(Tunis) Le président tunisien Kais Saied a limogé lundi le ministre de la Défense après avoir suspendu les activités du Parlement et démis le premier ministre, projetant dans l’inconnu la jeune démocratie en crise depuis des mois.

Les développements en Tunisie, seul pays rescapé du Printemps arabe, ont suscité l’inquiétude à l’étranger. La France a dit souhaiter un « retour, dans les meilleurs délais, à un fonctionnement normal des institutions » et appelé à éviter toute violence tandis que les États-Unis, « préoccupés », ont appelé au « respect des principes démocratiques ».

Dimanche soir, après une journée de manifestations dans de nombreuses villes de Tunisie, notamment contre la gestion de l’épidémie de coronavirus par le gouvernement de Hichem Mechichi, M. Saied a limogé ce dernier et annoncé « le gel » des activités du Parlement pour 30 jours.

Le président, également chef de l’armée, s’est en outre octroyé le pouvoir exécutif, en annonçant son intention de désigner un nouveau premier ministre.

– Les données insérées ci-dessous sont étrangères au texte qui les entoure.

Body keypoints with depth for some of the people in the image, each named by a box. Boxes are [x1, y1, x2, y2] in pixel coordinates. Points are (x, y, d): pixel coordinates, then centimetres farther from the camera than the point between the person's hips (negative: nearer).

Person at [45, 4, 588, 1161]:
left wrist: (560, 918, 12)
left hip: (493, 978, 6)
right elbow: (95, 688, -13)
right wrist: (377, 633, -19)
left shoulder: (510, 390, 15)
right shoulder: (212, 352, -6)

Lundi, le ministre de la Défense Ibrahim Bartagi et la porte-parole du gouvernement Hasna Ben Slimane, également ministre de la Fonction publique et ministre de la Justice par intérim, ont été limogés.

Ennahdha, principal parti au Parlement, a fustigé ces mesures, dénonçant « un coup d’État contre la révolution et la Constitution ».

En revanche, l’Union générale des travailleurs tunisiens (UGTT), influente centrale syndicale, a estimé que les décisions de M. Saied étaient « conformes » à la Constitution, tout en appelant à la poursuite du processus démocratique, plus de dix ans après le soulèvement populaire qui a mené à la chute du dictateur Zine El Abidine Ben Ali en janvier 2011.

Couvre-feu étendu, congés

« Il y a un objectif de restaurer l’efficience de l’État, mais il faudra s’assurer d’impliquer un large nombre d’acteurs », a estimé l’analyste d’International Crisis Group Michael Ayari. « On est dans l’inconnu, avec un risque de dérives y compris sanglantes ».

Dans la journée, plusieurs centaines de partisans du président Saied et d’Ennahdha ont échangé des jets de bouteilles et de pierres devant le Parlement à Tunis. Mais la situation est ensuite revenue à la normale.

Le président du Parlement Rached Ghannouchi, également chef d’Ennahdha, a appelé à la mobilisation et est resté près de 12 heures devant l’Assemblée bouclée par des militaires pour réclamer le droit d’y accéder.

Selon Ennahdha, le bureau de l’Assemblée, réuni en dehors du Parlement, a appelé l’armée et les forces de sécurité à « se placer du côté du peuple et à remplir leur rôle de protection de la Constitution ».

En fin de journée, la présidence a annoncé que le couvre-feu nocturne officiellement instauré pour lutter contre la COVID-19 avait été étendu d’une heure, désormais de 19 h à 6 h. Elle a aussi annoncé l’interdiction des rassemblements de plus de trois personnes, et deux jours de congés pour les fonctionnaires.

La crainte d’un retour en arrière sur les libertés a été accentuée après la fermeture lundi du bureau de la chaîne qatarie Al-Jazeera à Tunis par des policiers, sans décision de justice ni explications.

Amnistie internationale et Reporters sans frontières ont condamné cette fermeture et appelé les autorités à garantir la liberté d’expression.

Aggravation de l’épidémie

Le bras de fer entre MM. Ghannouchi et Saied, en cours depuis six mois, a plongé la Tunisie dans une crise constitutionnelle.

Les décisions de M. Saied visent à « changer la nature du régime politique en Tunisie et à le faire passer d’un régime parlementaire à un régime présidentiel, individuel et autoritaire », a accusé M. Ghannouchi.

M. Saied a assuré avoir suspendu le Parlement pour 30 jours en vertu de l’article 80 de la Constitution, qui envisage des mesures exceptionnelles en cas de « péril imminent ».  

Les alliés d’Ennahdha au sein de la coalition, Qalb Tounes et le mouvement islamiste nationaliste Karama, ont condamné les décisions de M. Saied.

Dans l’opposition, le Courant démocratique, parti sociodémocrate qui a plusieurs fois soutenu M. Saied, a rejeté sa prise de pouvoir, imputant néanmoins la responsabilité de « la tension populaire et de la crise à la coalition » gouvernementale.

Depuis début juillet, la Tunisie, frappée par ailleurs par le chômage et l’inflation, fait face à un pic épidémique, avec l’un des pires taux de mortalité officiels au monde. Le pays de 12 millions d’habitants a enregistré officiellement plus de 560 000 cas, dont plus de 18 000 décès.